● Exercise data:
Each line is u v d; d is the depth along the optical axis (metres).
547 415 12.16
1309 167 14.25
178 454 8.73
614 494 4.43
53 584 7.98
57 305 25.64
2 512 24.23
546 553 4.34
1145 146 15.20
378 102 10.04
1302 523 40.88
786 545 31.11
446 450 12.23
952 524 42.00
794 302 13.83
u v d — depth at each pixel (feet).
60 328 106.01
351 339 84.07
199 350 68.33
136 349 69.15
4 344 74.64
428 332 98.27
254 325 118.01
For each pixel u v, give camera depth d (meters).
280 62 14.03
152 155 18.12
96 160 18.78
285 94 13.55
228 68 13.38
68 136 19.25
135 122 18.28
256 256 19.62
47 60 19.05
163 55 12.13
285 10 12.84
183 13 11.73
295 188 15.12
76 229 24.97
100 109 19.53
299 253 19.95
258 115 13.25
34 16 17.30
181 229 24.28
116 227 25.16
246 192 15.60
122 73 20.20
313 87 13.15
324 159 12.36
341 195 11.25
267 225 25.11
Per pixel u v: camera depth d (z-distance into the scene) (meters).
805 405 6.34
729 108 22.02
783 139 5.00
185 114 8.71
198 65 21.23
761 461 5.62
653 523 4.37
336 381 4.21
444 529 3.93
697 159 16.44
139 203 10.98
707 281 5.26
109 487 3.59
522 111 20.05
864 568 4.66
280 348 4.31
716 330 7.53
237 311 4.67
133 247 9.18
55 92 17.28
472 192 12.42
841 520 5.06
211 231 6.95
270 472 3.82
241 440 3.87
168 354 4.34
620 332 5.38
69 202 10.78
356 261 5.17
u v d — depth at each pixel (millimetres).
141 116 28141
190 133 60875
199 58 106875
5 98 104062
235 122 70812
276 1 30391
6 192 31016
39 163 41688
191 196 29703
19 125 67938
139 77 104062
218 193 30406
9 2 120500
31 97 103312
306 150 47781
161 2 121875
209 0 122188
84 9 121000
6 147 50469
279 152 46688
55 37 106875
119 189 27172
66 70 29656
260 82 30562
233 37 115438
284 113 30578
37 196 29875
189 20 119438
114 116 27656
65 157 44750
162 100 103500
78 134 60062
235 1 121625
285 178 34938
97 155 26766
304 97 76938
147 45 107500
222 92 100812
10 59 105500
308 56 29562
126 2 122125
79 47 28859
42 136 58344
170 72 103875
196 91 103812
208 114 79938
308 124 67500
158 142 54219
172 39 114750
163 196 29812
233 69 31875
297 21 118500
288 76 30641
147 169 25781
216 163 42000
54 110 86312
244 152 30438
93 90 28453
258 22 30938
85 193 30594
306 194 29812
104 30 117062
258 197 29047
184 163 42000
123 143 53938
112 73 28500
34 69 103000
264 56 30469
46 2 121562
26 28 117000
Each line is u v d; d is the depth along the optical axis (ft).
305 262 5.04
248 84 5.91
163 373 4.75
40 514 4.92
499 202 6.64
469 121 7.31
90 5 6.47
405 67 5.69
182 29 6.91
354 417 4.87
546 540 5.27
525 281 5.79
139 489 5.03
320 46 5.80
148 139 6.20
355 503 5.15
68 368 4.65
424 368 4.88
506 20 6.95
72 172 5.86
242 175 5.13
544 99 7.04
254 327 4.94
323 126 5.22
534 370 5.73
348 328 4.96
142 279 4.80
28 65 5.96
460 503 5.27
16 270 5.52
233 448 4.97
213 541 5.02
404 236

● Exercise prompt: Please, from the entries above, set down exactly the lines from the one containing "341 195 11.25" through the one containing "472 192 12.42", and only those.

● Answer to this task:
341 195 11.25
267 225 25.11
Per pixel u v: camera depth d (z-distance into the scene) (meters).
805 405 6.34
729 108 22.02
783 139 5.00
185 114 8.71
198 65 21.23
761 461 5.62
653 523 4.37
336 381 4.21
444 529 3.93
697 159 16.44
139 203 10.98
707 281 5.26
109 487 3.59
522 111 20.05
864 568 4.66
280 348 4.31
716 330 7.53
237 311 4.67
133 247 9.18
55 92 17.28
472 192 12.42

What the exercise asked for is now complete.